MATERIAL FOR THIS TASK:
-----

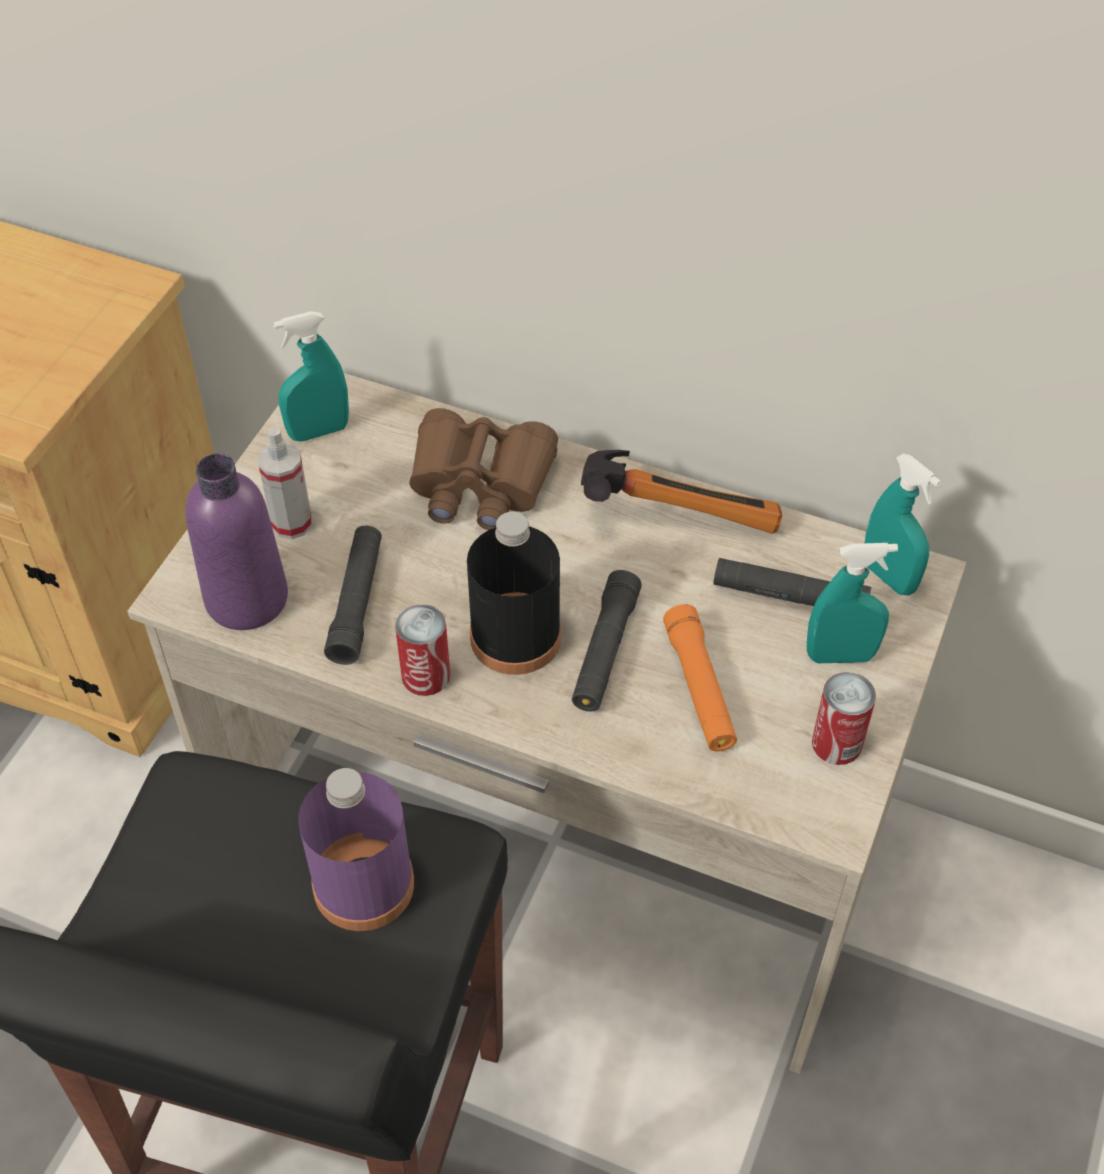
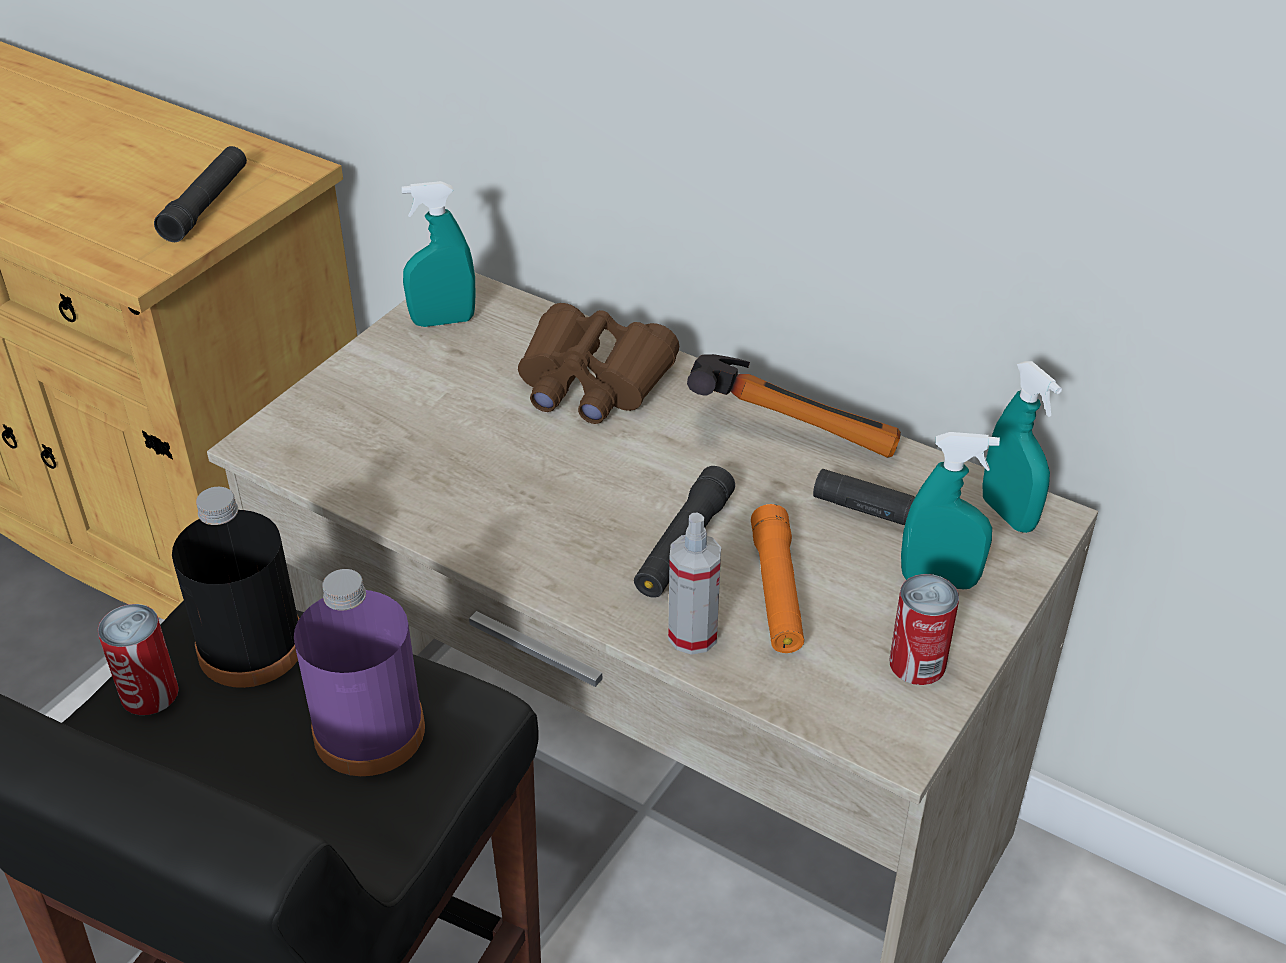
camera: 10 degrees right, 10 degrees down
(246, 599) = (327, 454): purple bottle -> none
(292, 523) = (393, 395): spray bottle -> spray bottle (692, 635)
(357, 602) = (437, 470): black flashlight -> black flashlight (206, 205)
(425, 675) = (489, 544): can -> can (149, 693)
(515, 637) = (592, 521): black bottle -> black bottle (251, 647)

-----

EXERCISE BRIEF: All of the records need to be restated word for word, but not the pictures.

EXERCISE RESULT:
camera: 10 degrees right, 10 degrees down
(246, 599) = (327, 454): purple bottle -> none
(292, 523) = (393, 395): spray bottle -> spray bottle (692, 635)
(357, 602) = (437, 470): black flashlight -> black flashlight (206, 205)
(425, 675) = (489, 544): can -> can (149, 693)
(515, 637) = (592, 521): black bottle -> black bottle (251, 647)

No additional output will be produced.